▸ **TASK REQUIREMENTS**: Copy out the full listing exactly, omitting any picture it contains.

▸ **MATERIAL FOR THIS EXERCISE**:
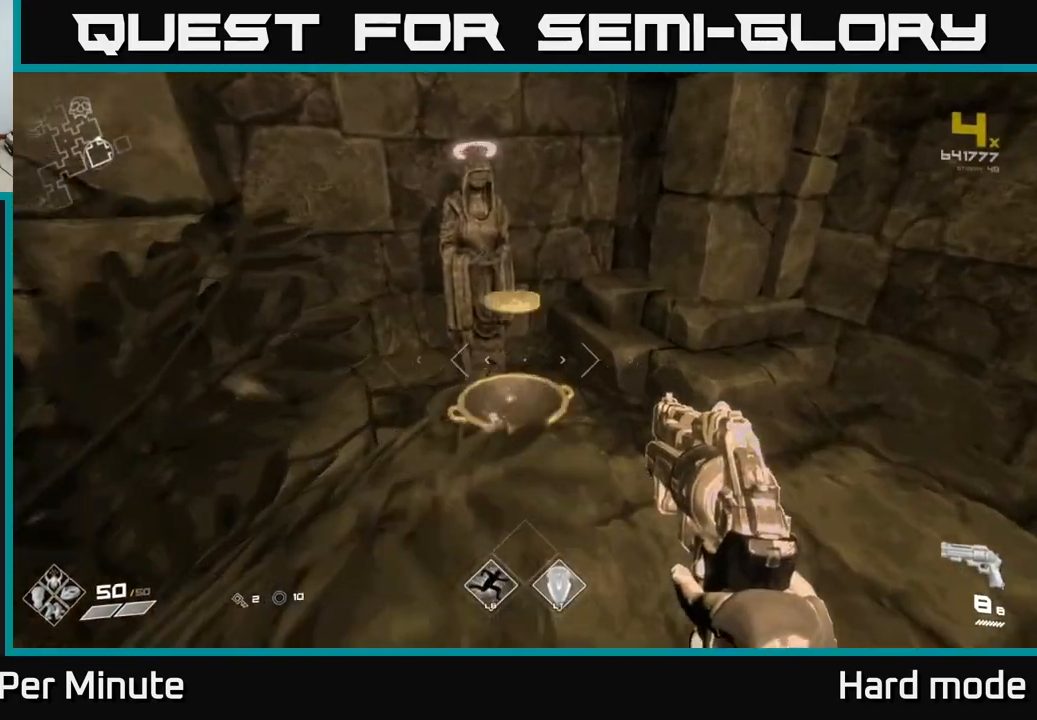
{"dt_ms": 500, "buttons": [], "left_stick": "up-right", "right_stick": "right", "events": [[17, "X", "down"], [83, "left_stick", "center"], [117, "X", "up"], [167, "left_stick", "down-right"], [233, "right_stick", "right"], [367, "left_stick", "right"], [483, "left_stick", "up-right"]]}
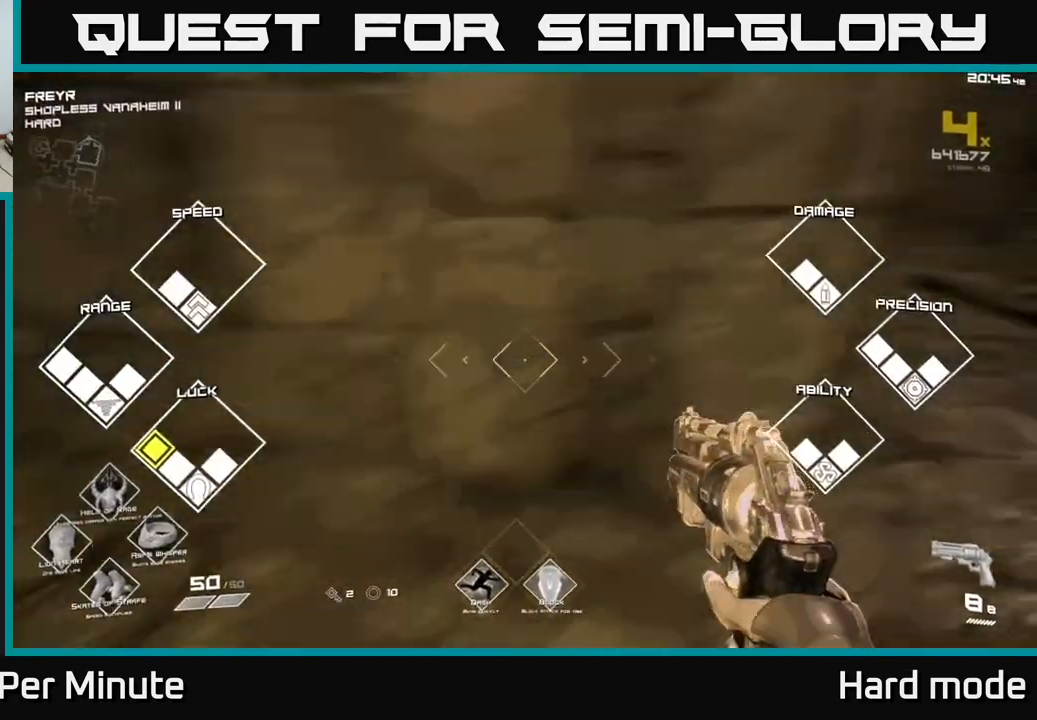
{"dt_ms": 500, "buttons": ["L1"], "left_stick": "up-right", "right_stick": "right", "events": [[83, "left_stick", "up"], [183, "right_stick", "center"], [350, "L1", "down"], [433, "right_stick", "right"], [483, "left_stick", "up-right"]]}
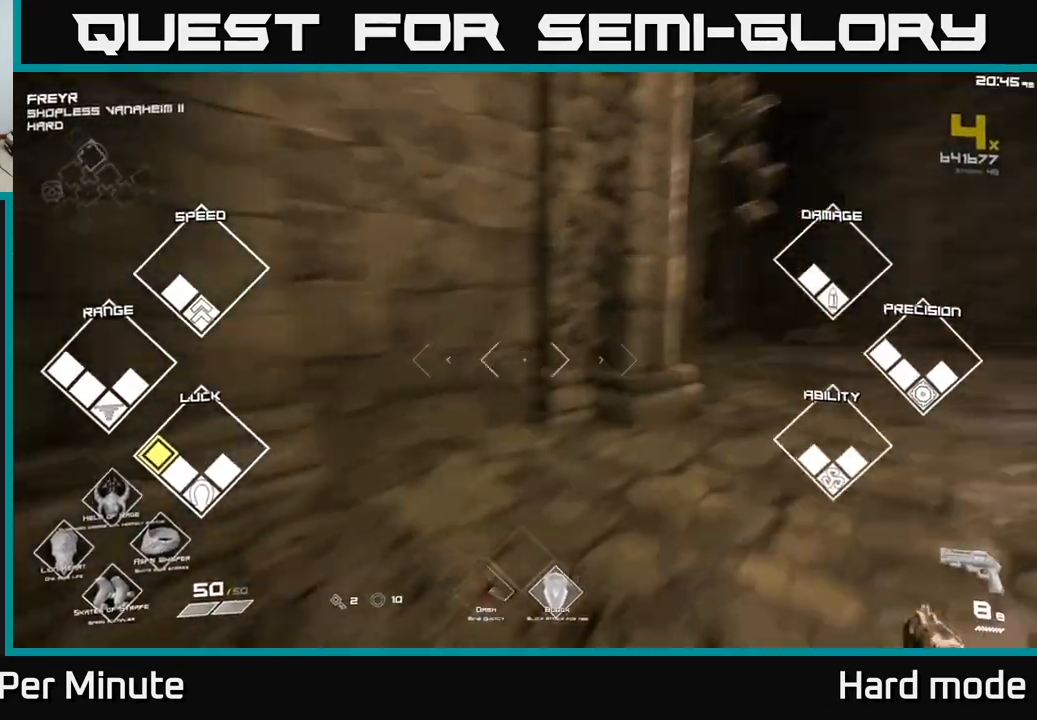
{"dt_ms": 500, "buttons": ["L1"], "left_stick": "up", "right_stick": "left", "events": [[133, "right_stick", "center"], [250, "left_stick", "up"], [417, "right_stick", "left"]]}
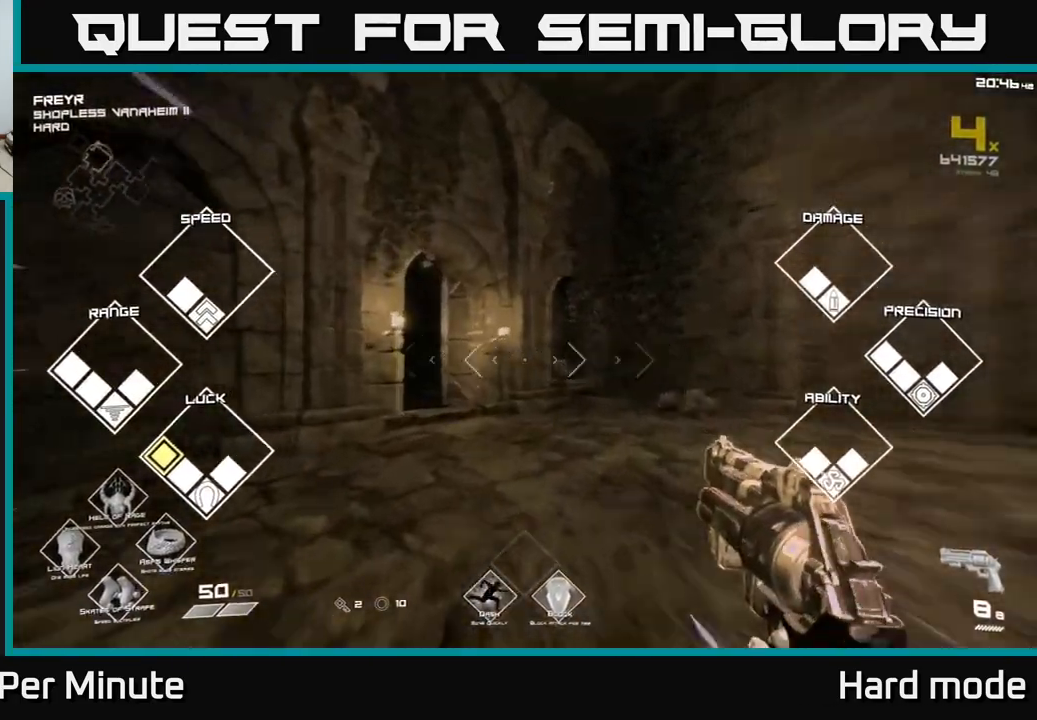
{"dt_ms": 500, "buttons": ["L1"], "left_stick": "up", "right_stick": "left", "events": [[83, "right_stick", "center"], [400, "right_stick", "left"]]}
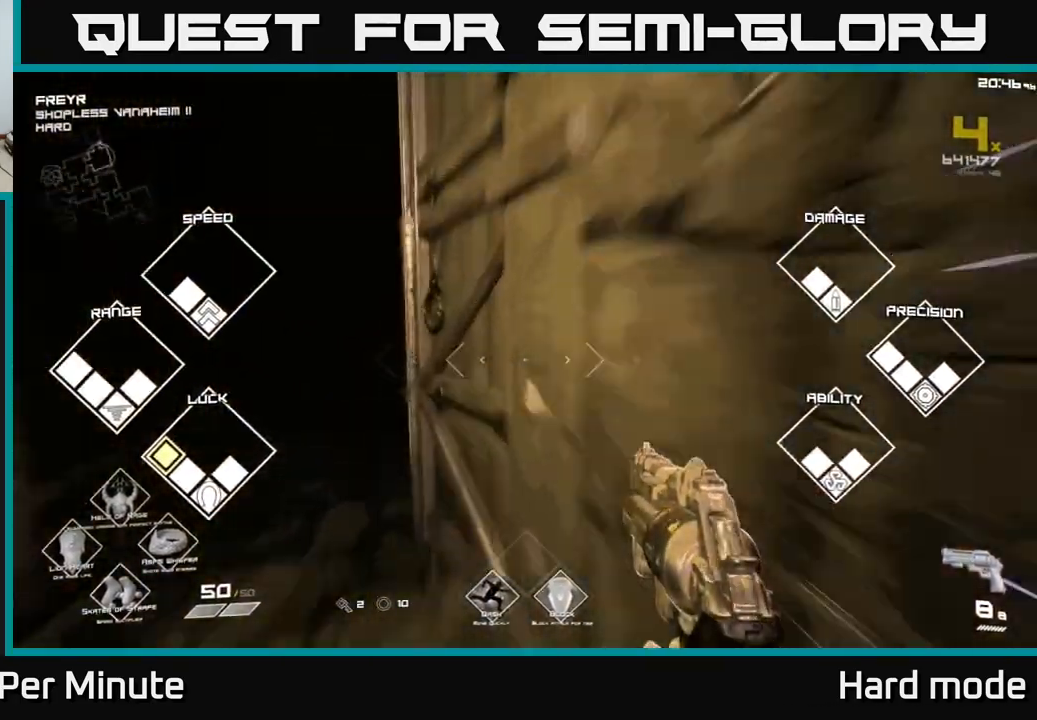
{"dt_ms": 500, "buttons": [], "left_stick": "up", "right_stick": "center", "events": [[50, "left_stick", "up-left"], [117, "right_stick", "center"], [150, "L1", "up"], [183, "left_stick", "up"]]}
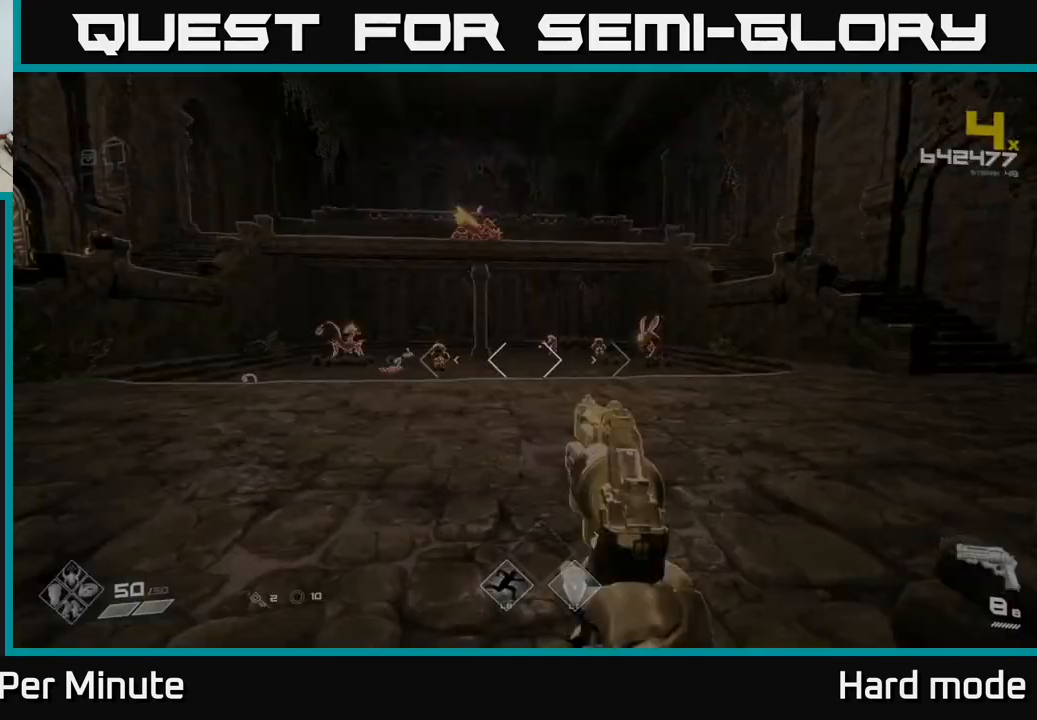
{"dt_ms": 500, "buttons": [], "left_stick": "center", "right_stick": "center", "events": [[167, "left_stick", "center"], [267, "left_stick", "up"], [483, "left_stick", "center"]]}
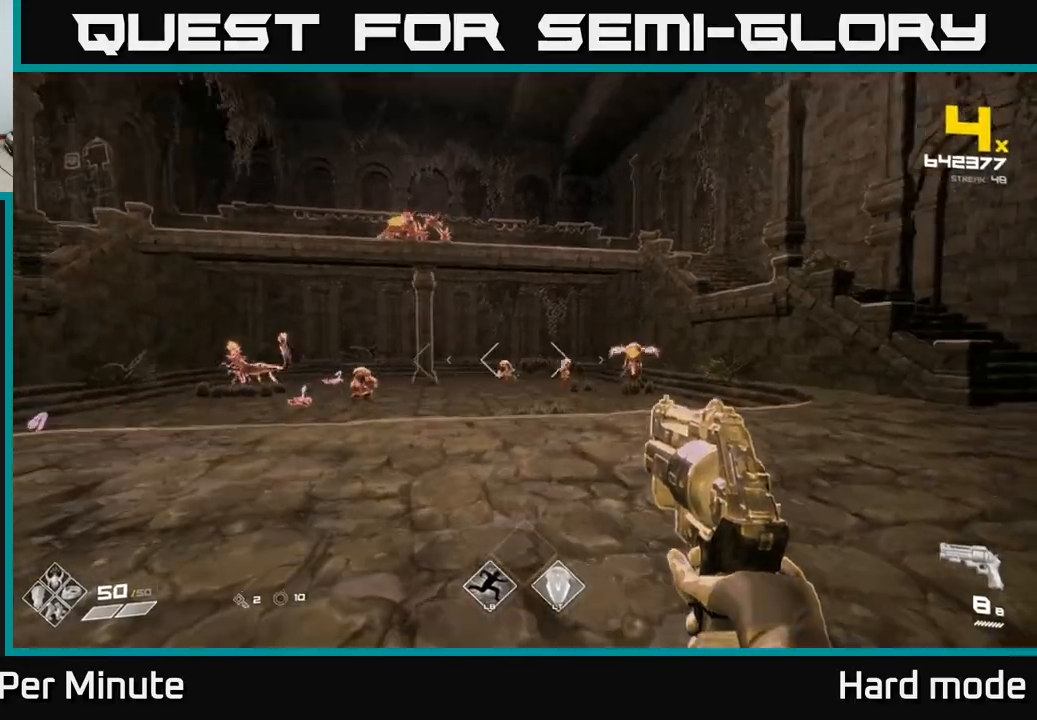
{"dt_ms": 500, "buttons": ["R2"], "left_stick": "up-right", "right_stick": "center", "events": [[150, "R2", "down"], [150, "left_stick", "up"], [283, "R2", "up"], [300, "left_stick", "up-right"], [450, "R2", "down"]]}
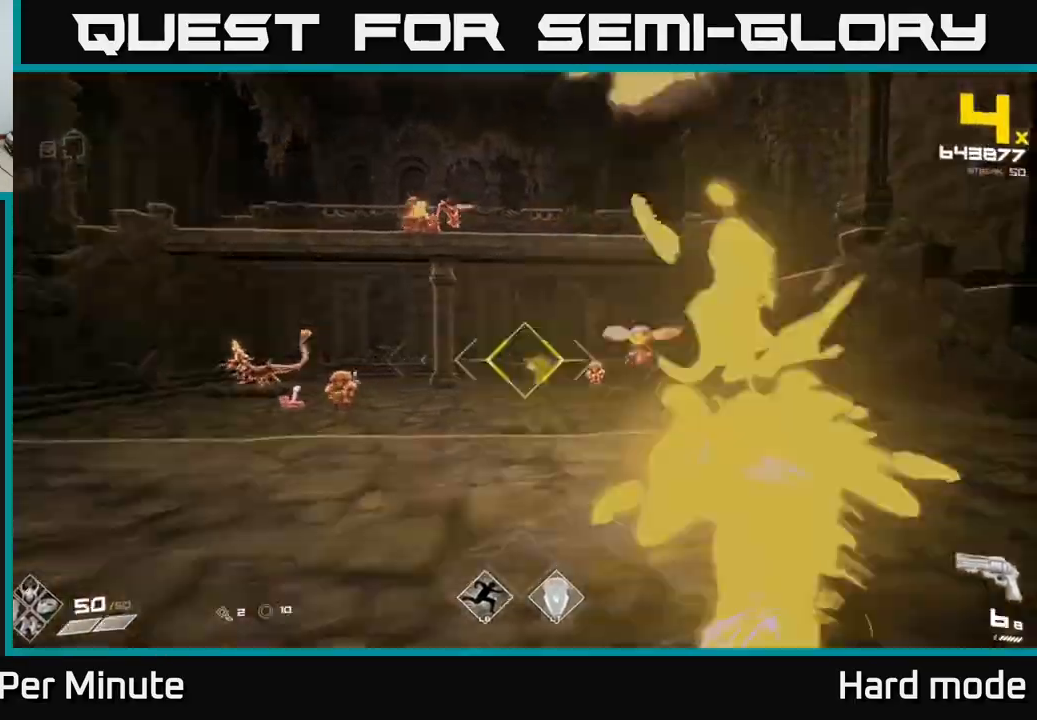
{"dt_ms": 500, "buttons": [], "left_stick": "center", "right_stick": "center", "events": [[67, "R2", "up"], [83, "left_stick", "up"], [283, "R2", "down"], [383, "R2", "up"], [500, "left_stick", "center"]]}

▸ **RESULT FOR THIS EXERCISE**:
{"dt_ms": 500, "buttons": [], "left_stick": "up-right", "right_stick": "right", "events": [[17, "X", "down"], [83, "left_stick", "center"], [117, "X", "up"], [167, "left_stick", "down-right"], [233, "right_stick", "right"], [367, "left_stick", "right"], [483, "left_stick", "up-right"]]}
{"dt_ms": 500, "buttons": ["L1"], "left_stick": "up-right", "right_stick": "right", "events": [[83, "left_stick", "up"], [183, "right_stick", "center"], [350, "L1", "down"], [433, "right_stick", "right"], [483, "left_stick", "up-right"]]}
{"dt_ms": 500, "buttons": ["L1"], "left_stick": "up", "right_stick": "left", "events": [[133, "right_stick", "center"], [250, "left_stick", "up"], [417, "right_stick", "left"]]}
{"dt_ms": 500, "buttons": ["L1"], "left_stick": "up", "right_stick": "left", "events": [[83, "right_stick", "center"], [400, "right_stick", "left"]]}
{"dt_ms": 500, "buttons": [], "left_stick": "up", "right_stick": "center", "events": [[50, "left_stick", "up-left"], [117, "right_stick", "center"], [150, "L1", "up"], [183, "left_stick", "up"]]}
{"dt_ms": 500, "buttons": [], "left_stick": "center", "right_stick": "center", "events": [[167, "left_stick", "center"], [267, "left_stick", "up"], [483, "left_stick", "center"]]}
{"dt_ms": 500, "buttons": ["R2"], "left_stick": "up-right", "right_stick": "center", "events": [[150, "R2", "down"], [150, "left_stick", "up"], [283, "R2", "up"], [300, "left_stick", "up-right"], [450, "R2", "down"]]}
{"dt_ms": 500, "buttons": [], "left_stick": "center", "right_stick": "center", "events": [[67, "R2", "up"], [83, "left_stick", "up"], [283, "R2", "down"], [383, "R2", "up"], [500, "left_stick", "center"]]}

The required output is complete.